Der Fall Dobe zeigt, dass der Weg von Nachlässen in Archive geformt wird von dem Engagement einzelner Personen, persönlichen Kontakten und glücklichen Zufällen. Ist die umfassende Erschließung eines Nachlasses von Einzelpersonen oft nicht leistbar, so stellt der institutionelle Rahmen eines Archivs die notwendige Infrastruktur zur Verfügung. Im Kontext der Dauerleihgabe Dobe an die Photographische Sammlung/ SK Stiftung Kultur wird neben der Konservierung, die Digitalisierung, die wissenschaftliche Aufarbeitung und deren Bereitstellung für den musealen Leihverkehr ermöglicht. So sind seit März Werke von Dobe neben Fotografien von Blossfeldt, Sander und Renger-Patzsch in der Ausstellung „Jardins“ im Grand Palais in Paris zu sehen.

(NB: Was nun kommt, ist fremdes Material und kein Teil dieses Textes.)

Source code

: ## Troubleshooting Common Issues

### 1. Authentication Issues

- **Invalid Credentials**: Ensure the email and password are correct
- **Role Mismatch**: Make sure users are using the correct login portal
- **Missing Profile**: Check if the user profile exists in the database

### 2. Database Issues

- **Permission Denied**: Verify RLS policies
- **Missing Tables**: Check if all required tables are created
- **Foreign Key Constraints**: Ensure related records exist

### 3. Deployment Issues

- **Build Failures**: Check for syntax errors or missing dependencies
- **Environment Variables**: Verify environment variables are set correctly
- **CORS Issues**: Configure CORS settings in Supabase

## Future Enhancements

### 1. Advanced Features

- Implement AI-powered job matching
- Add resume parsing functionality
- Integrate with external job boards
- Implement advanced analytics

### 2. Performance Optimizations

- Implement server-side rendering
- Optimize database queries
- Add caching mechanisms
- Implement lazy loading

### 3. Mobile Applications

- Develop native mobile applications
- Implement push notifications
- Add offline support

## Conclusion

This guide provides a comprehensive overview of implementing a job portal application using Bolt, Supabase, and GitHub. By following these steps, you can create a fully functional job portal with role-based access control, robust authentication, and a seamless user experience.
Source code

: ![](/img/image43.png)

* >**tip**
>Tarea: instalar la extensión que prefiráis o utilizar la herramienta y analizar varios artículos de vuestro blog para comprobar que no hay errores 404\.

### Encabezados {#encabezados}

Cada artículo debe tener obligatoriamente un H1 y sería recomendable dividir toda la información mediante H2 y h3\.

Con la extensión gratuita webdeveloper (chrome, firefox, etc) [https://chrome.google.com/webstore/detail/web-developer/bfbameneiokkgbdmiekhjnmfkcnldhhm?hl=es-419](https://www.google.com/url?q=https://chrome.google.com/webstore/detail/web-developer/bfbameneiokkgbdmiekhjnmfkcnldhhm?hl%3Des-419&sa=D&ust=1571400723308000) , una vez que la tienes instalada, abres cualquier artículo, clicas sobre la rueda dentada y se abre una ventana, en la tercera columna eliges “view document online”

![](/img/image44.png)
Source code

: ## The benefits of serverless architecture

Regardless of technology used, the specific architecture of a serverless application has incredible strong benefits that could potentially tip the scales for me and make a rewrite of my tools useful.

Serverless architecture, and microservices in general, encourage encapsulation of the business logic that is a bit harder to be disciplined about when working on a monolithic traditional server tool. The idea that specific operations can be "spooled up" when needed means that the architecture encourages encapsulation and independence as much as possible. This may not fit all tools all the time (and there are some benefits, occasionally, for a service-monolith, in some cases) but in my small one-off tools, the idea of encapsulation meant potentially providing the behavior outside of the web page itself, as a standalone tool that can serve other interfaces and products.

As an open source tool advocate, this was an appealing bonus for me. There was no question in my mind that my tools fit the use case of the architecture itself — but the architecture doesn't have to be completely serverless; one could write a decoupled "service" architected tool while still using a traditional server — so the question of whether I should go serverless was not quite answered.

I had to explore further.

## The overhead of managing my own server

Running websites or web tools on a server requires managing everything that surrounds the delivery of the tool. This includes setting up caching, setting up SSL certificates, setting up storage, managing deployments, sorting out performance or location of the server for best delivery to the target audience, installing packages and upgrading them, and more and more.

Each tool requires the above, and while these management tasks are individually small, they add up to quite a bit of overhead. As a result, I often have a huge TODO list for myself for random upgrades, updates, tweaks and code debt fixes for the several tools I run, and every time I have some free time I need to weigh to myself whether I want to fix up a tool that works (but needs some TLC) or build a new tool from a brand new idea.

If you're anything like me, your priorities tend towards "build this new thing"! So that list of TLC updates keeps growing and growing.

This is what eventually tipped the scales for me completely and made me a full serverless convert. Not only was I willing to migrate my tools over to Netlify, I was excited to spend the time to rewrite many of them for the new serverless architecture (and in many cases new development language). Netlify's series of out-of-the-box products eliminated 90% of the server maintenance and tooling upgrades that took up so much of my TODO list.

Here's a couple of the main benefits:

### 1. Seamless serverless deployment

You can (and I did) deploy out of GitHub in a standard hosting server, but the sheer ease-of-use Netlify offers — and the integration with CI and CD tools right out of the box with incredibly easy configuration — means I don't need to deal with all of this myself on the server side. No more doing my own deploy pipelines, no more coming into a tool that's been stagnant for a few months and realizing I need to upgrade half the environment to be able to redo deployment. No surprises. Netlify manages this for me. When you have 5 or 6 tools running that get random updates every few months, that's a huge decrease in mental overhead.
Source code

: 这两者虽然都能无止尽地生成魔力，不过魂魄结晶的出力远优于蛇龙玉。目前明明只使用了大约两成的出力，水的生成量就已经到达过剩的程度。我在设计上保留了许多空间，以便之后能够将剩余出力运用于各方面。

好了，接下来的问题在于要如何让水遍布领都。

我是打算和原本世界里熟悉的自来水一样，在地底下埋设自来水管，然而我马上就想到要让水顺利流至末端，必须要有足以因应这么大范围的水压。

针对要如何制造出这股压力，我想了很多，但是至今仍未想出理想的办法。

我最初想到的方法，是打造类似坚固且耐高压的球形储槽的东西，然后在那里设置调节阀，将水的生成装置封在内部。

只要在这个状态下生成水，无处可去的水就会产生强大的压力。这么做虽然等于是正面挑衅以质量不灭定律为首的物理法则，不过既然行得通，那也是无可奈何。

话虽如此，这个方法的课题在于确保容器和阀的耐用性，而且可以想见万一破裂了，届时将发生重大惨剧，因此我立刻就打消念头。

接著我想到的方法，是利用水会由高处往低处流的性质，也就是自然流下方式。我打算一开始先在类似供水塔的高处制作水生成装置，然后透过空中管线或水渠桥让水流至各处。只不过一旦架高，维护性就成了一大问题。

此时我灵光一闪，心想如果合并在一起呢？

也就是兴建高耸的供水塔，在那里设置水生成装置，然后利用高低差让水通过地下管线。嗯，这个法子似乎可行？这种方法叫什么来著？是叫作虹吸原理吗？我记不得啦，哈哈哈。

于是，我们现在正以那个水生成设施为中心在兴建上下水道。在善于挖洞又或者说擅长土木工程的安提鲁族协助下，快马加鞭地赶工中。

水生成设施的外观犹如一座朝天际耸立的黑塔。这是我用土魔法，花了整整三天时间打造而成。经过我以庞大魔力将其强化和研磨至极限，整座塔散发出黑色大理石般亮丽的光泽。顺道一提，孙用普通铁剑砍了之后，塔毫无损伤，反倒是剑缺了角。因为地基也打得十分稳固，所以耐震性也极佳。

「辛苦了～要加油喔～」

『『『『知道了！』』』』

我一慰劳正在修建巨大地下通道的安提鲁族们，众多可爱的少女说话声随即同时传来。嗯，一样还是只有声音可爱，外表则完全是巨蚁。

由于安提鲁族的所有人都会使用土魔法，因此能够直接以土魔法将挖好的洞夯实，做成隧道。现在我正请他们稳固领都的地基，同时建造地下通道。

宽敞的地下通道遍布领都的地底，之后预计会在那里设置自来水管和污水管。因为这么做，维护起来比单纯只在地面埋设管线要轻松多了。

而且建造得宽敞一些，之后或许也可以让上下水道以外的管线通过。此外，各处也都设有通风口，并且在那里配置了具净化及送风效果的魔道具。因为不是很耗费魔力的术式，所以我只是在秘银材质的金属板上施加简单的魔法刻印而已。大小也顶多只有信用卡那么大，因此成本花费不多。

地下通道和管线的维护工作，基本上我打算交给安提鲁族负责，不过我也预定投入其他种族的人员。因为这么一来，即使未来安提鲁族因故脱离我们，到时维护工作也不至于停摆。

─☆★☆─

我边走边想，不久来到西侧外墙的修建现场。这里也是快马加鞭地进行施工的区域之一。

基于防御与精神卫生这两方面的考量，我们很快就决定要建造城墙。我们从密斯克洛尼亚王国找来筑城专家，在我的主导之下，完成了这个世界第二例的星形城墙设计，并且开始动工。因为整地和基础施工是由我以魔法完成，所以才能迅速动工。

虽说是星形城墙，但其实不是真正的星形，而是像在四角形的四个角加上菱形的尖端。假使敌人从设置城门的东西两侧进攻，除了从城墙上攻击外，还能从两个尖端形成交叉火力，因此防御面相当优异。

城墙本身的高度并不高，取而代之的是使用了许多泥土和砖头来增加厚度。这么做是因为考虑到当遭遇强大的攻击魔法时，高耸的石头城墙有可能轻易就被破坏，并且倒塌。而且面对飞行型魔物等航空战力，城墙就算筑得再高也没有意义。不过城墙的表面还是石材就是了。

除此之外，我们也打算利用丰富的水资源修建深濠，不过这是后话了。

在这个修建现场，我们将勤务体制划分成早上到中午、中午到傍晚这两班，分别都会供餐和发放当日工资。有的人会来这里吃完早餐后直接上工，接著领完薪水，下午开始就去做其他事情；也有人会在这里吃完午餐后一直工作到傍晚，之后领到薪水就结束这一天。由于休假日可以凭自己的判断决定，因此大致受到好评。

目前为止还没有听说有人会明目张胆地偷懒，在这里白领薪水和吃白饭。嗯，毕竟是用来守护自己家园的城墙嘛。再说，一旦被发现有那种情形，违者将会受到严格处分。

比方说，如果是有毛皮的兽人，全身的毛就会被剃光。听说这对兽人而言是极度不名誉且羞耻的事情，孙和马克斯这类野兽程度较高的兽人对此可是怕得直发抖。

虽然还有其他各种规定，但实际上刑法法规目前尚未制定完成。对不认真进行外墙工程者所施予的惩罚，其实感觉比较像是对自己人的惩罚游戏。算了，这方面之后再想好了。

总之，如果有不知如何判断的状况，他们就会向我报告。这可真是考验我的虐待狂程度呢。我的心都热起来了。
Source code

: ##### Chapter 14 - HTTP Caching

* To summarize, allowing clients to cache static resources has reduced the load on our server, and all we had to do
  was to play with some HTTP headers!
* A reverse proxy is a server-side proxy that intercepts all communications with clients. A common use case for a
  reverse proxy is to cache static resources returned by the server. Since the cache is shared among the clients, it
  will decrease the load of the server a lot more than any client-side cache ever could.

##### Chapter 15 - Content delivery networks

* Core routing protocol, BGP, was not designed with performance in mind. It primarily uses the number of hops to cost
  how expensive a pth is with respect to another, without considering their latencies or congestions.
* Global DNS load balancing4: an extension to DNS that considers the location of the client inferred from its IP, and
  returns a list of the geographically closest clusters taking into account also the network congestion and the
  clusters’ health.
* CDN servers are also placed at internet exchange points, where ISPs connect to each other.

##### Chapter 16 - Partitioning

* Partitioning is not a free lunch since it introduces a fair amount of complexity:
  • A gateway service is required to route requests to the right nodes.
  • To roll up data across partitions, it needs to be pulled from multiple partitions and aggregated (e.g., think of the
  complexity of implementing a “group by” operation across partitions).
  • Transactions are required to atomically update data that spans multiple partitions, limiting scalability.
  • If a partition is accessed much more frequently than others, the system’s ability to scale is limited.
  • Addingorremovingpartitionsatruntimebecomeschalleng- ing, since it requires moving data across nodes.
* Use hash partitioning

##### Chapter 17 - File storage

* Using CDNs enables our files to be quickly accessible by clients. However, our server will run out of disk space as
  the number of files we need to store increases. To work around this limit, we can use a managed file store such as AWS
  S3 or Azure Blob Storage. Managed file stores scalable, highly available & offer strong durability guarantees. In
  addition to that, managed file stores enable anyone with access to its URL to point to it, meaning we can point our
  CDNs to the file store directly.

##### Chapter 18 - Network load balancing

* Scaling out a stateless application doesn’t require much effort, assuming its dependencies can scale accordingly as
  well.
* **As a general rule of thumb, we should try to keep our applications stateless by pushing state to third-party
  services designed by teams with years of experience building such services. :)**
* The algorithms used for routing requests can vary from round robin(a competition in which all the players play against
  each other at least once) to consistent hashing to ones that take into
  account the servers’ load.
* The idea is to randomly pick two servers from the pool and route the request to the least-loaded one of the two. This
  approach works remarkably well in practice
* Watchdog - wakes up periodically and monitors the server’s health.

Zwanzig Jahre nachdem Rainer Stamm dem Werk Dobes zuerst begegnete wird so die vergleichende Vorgehensweise einzelner fotografischer Positionen wiederum gegenüberstellend in den Blick genommen, Dobes Werk wird zu einem Stein eines größeren Mosaiks.

Jule Schaffer

Der Beitrag erschien erstmals in PHOTONEWS 4-2017.